Währenddessen machten sich im Nahen Osten Hunderttausende auf, vor den Bomben zu flüchten. Immer wieder dachte ich an diese Menschen, die ebenfalls ein zerstörtes Zuhause hinter sich gelassen haben und die sich wohl die Finger abgeleckt hätten, mit mir zu tauschen, der ich über kurz oder lang wieder in geordneten, vergleichsweise luxuriösen Verhältnissen leben würde. Viele von ihnen hatten Eltern, Kinder, Schwestern und Brüder verloren, mussten sich skrupellosen Schleppern anvertrauen, eine strapaziöse Reise auf sich nehmen und in Ländern um Aufnahme bitten, in denen sie keiner haben wollte. Bloss weil sie das Pech hatten, in einem Land zu leben, das von einem durchgeknallten Idioten regiert wird und in dem eine Reihe von anderen durchgeknallten Idioten bis heute ihre Machtansprüche durchzusetzen versuchen.

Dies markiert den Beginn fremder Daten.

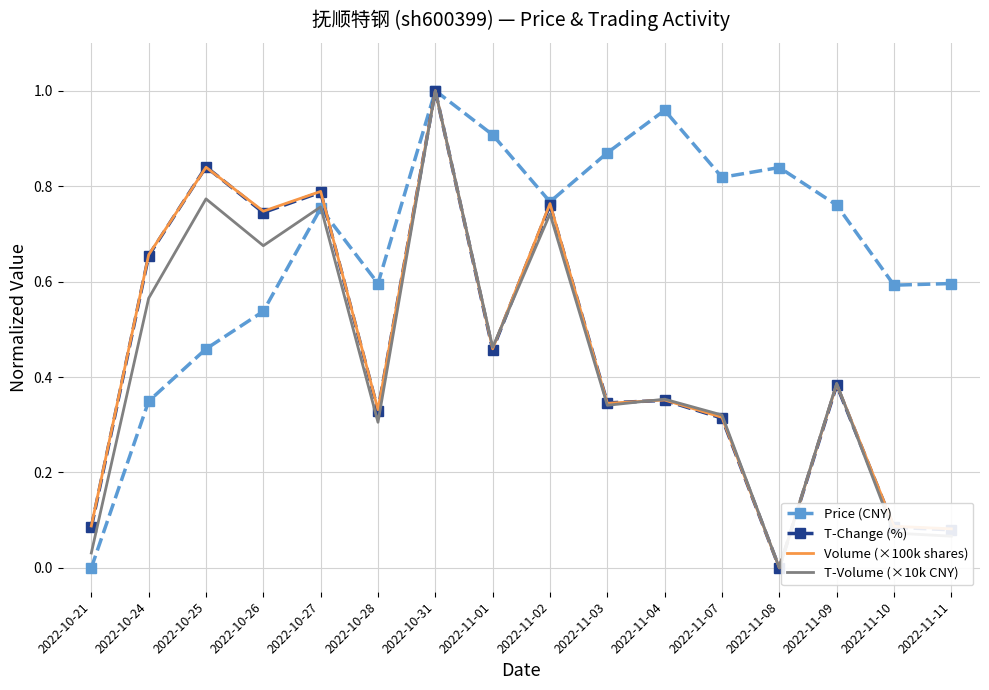

What position from the left is 2022-11-11?

16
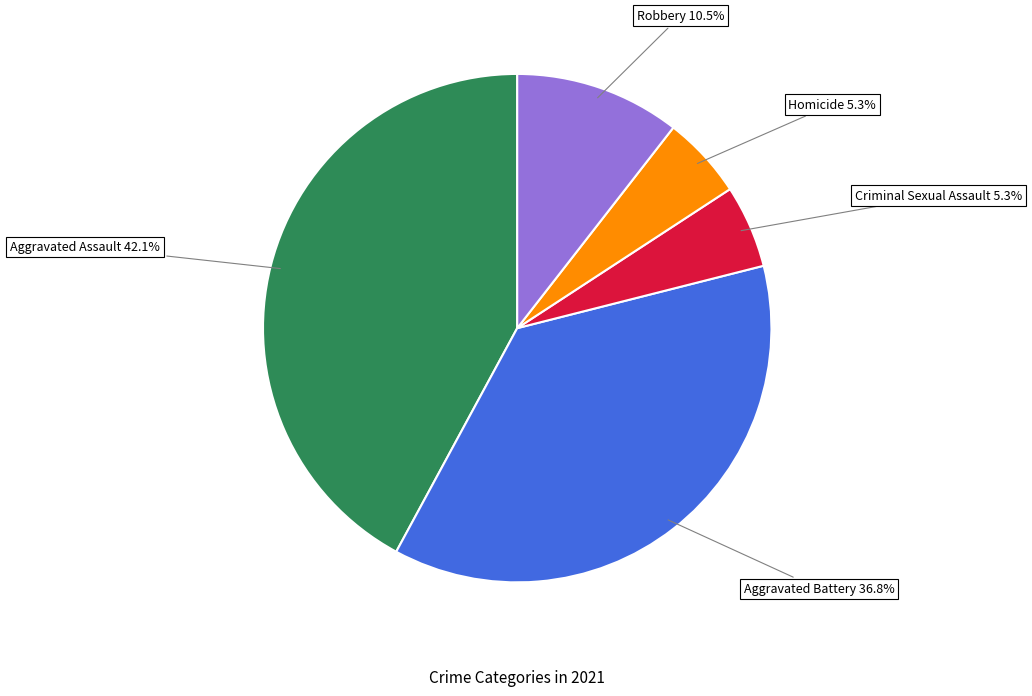

True or false: Aggravated Assault accounts for 55% of the total.

False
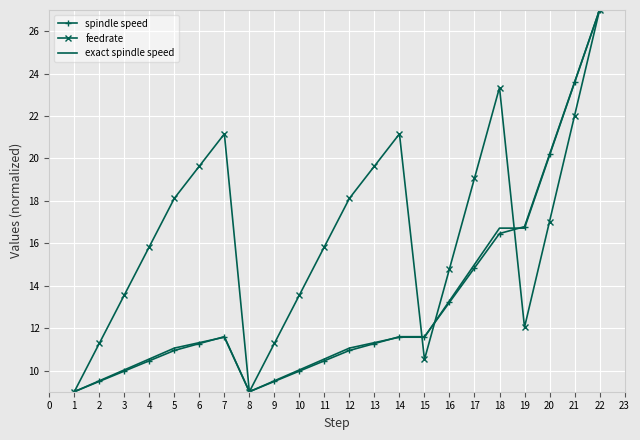

Between 11 and 18, which series saw the biggest shift?

feedrate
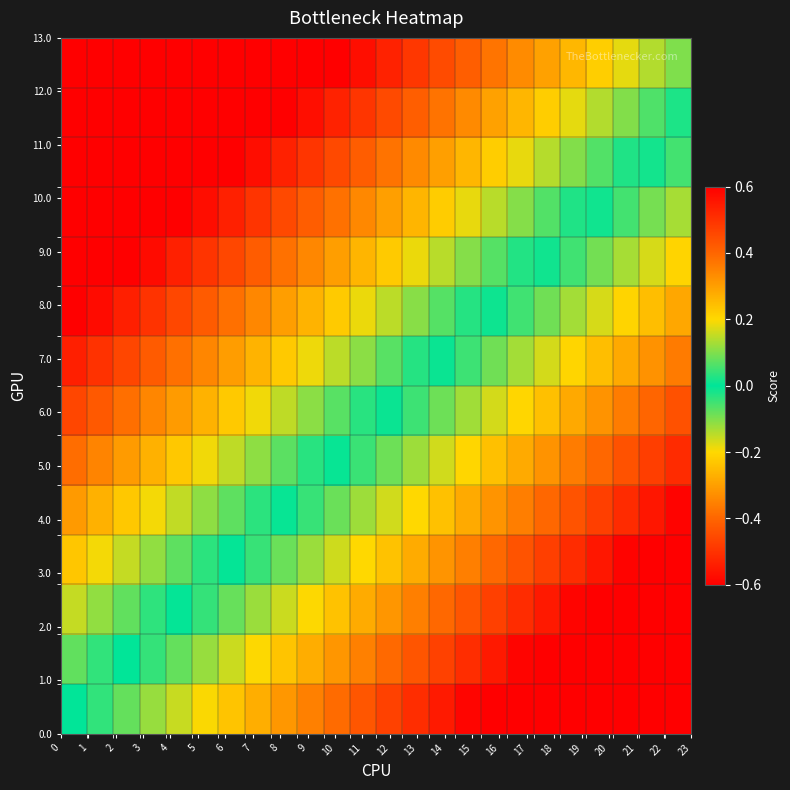

What is the smallest value displayed?

-0.9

Neue Liebe dank zerstörter Wohnung

Es wurde Herbst. Die Flüchtlinge steckten auf dem Balkan fest. Die Frau, die ich im verrussten Jackett kennengelernt hatte und die mittlerweile meine Freundin geworden war, machte mich auf Schweizer Hilfsprojekte aufmerksam. Sie wollte auch etwas tun. «Man kann doch nicht nicht helfen», meinte sie, und ich gab ihr recht. Wir gingen gemeinsam erst nach Kroatien, dann auf die griechische Insel Lesbos, und lernten Hunderte von freundlichen, liebevollen und vor allem völlig normalen Menschen kennen, die nicht mehr besassen als das, was sie am Leibe trugen – was mich an mich selbst erinnerte. Es herrschte eine höfliche, respektvolle Atmosphäre. Meine Freundin wurde von keinem Mann blöd angemacht. Man war dankbar, am Leben zu sein.

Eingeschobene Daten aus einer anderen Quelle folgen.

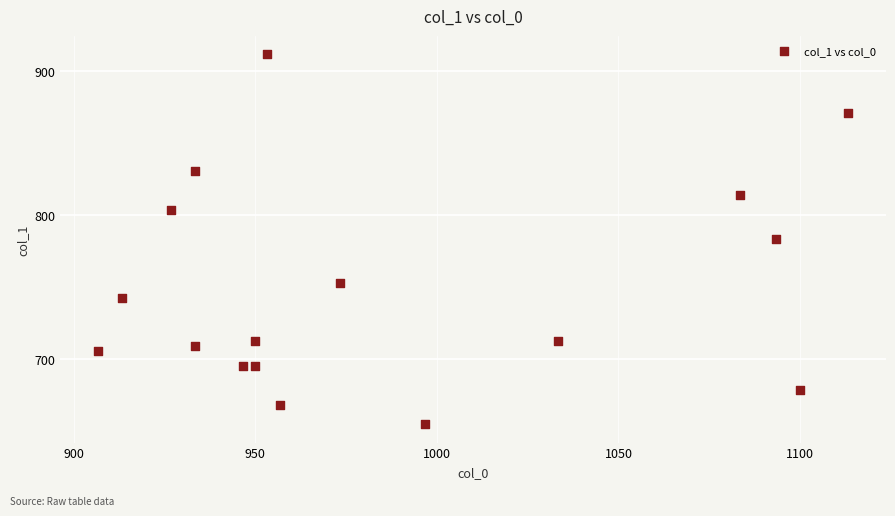

What is the range of X values (max minus min)?

206.7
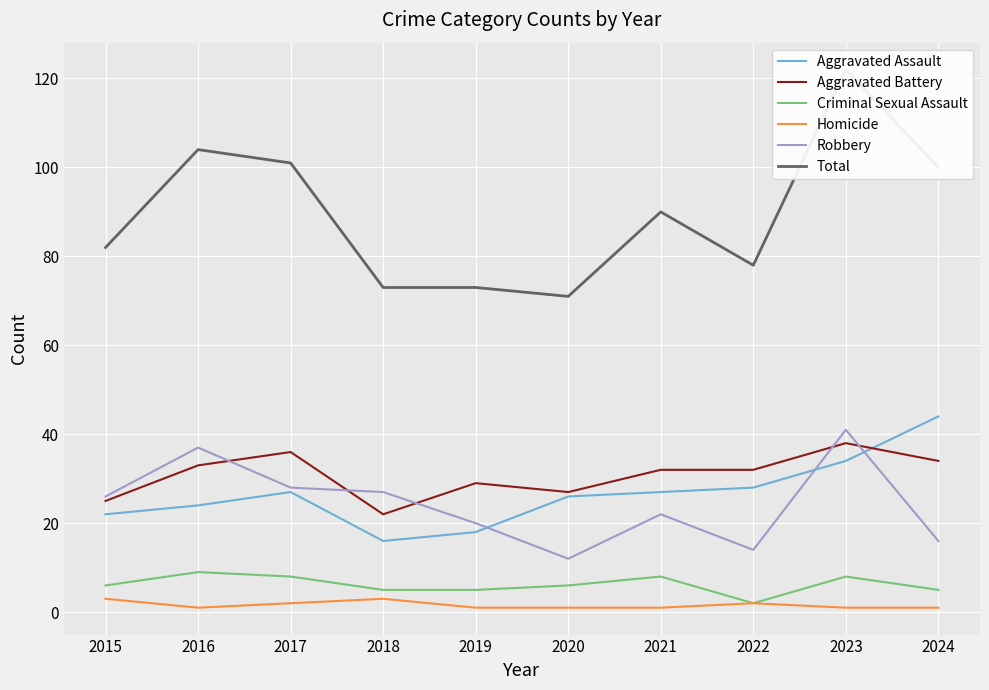

List the series in order of their peak value, highest first.

Total, Aggravated Assault, Robbery, Aggravated Battery, Criminal Sexual Assault, Homicide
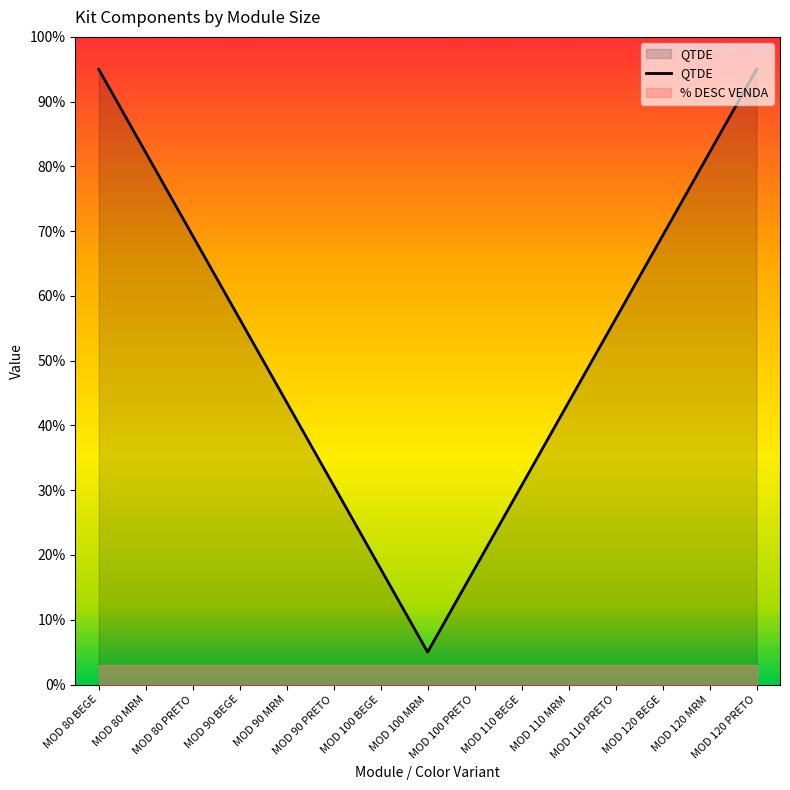

What is the difference between the maximum and second lowest values?

0.8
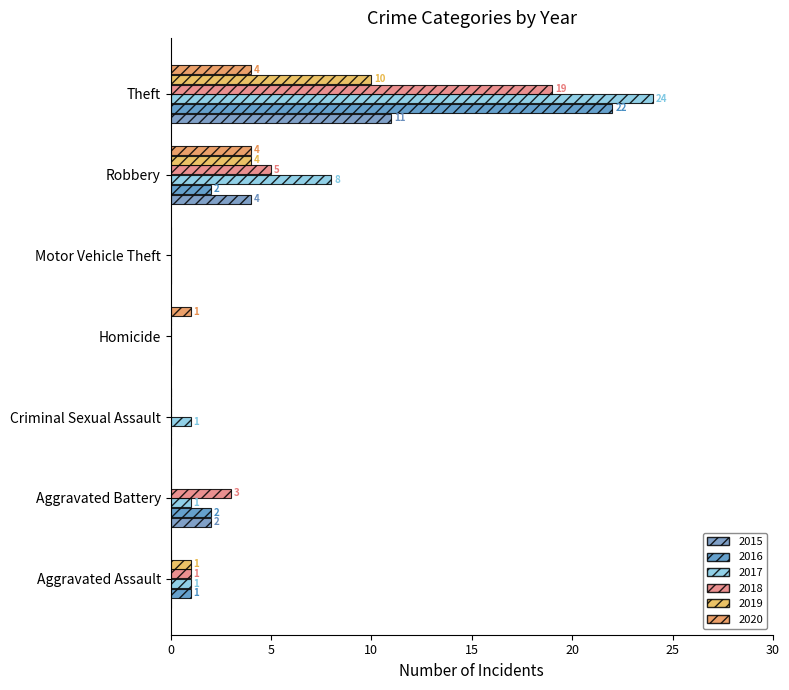

How many values in 2019 are above zero?

3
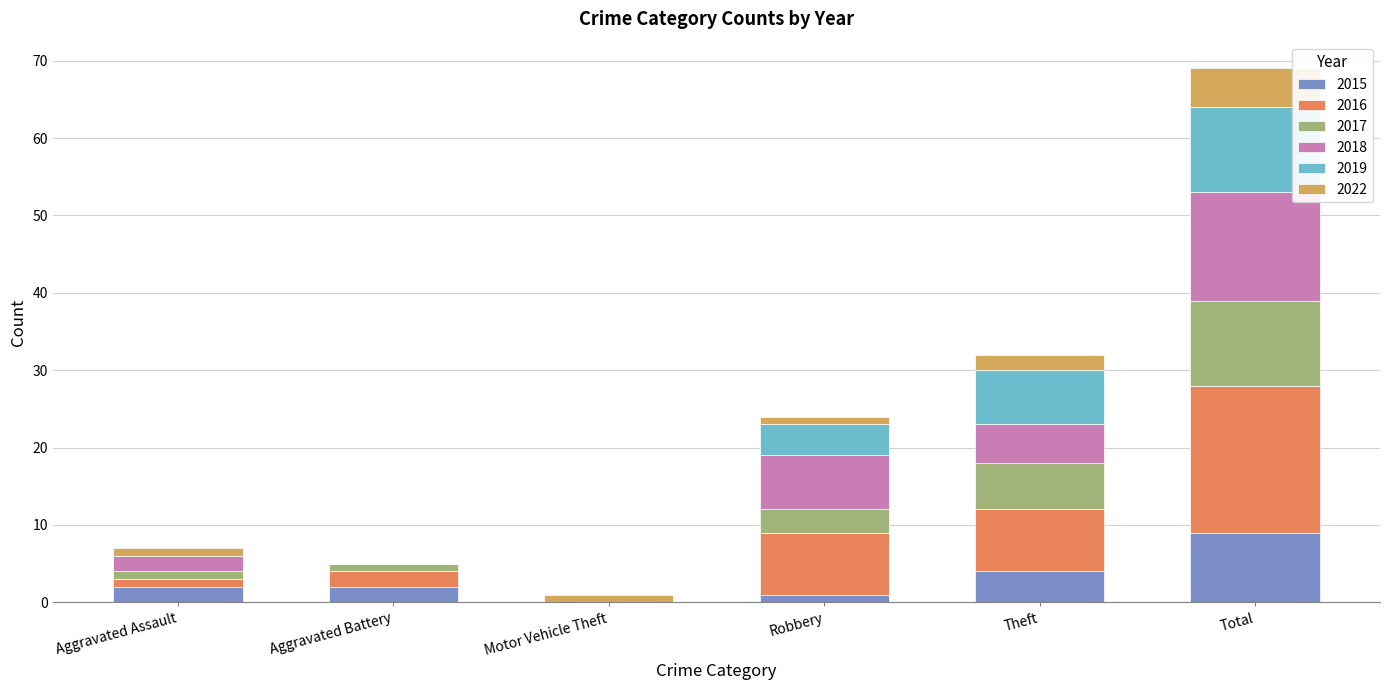

At which category is the sum across all series the highest?

Total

Wir kamen wieder nach Hause. Hier hatten die Leute ihre üblichen Sorgen: die unfähige Kommunikationsfirma, der Chef mit seiner miesen Laune, der Hochnebel, Beziehungsknatsch. Alles ärgerlich, keine Frage, aber auch keine echten Probleme. Es wurden dennoch welche draus gemacht; mit lautem Klagen und schwerer Empörung – exakt jenen Regungen also, die eigentlich denen zustehen würden, die tatsächlich Grund dafür haben, aber dann trotzdem lachend in klatschnassen Kleidern an griechischen Stränden stehen. Es war eine verkehrte Welt, und ich hatte Mühe, mich darin wieder einzuordnen.

Richtig gelungen ist es mir bis heute nicht. Bis heute empört und verstört es mich, wenn Menschen, die ein Zuhause haben, in dem sauberes Wasser fliesst, die gesund sind und gesunde Kinder haben und die in einem sicheren Land leben, so tun, als sei ihr Leben ein Albtraum. Mein Verständnis für das Drama ist sehr klein geworden. Weil ich echte Probleme gesehen habe. Weil ich gesehen habe, dass es Menschen gibt, gegen deren Schicksal ein Wohnungsbrand eine deutliche Aufwertung darstellen würde. Und zwar vor allem, weil es ein Wohnungsbrand in der Schweiz ist.

Eine zerstörte Schweizer Küche stellt also für zahllose Menschen etwas Erstrebenswertes dar. Das irritiert mich zutiefst.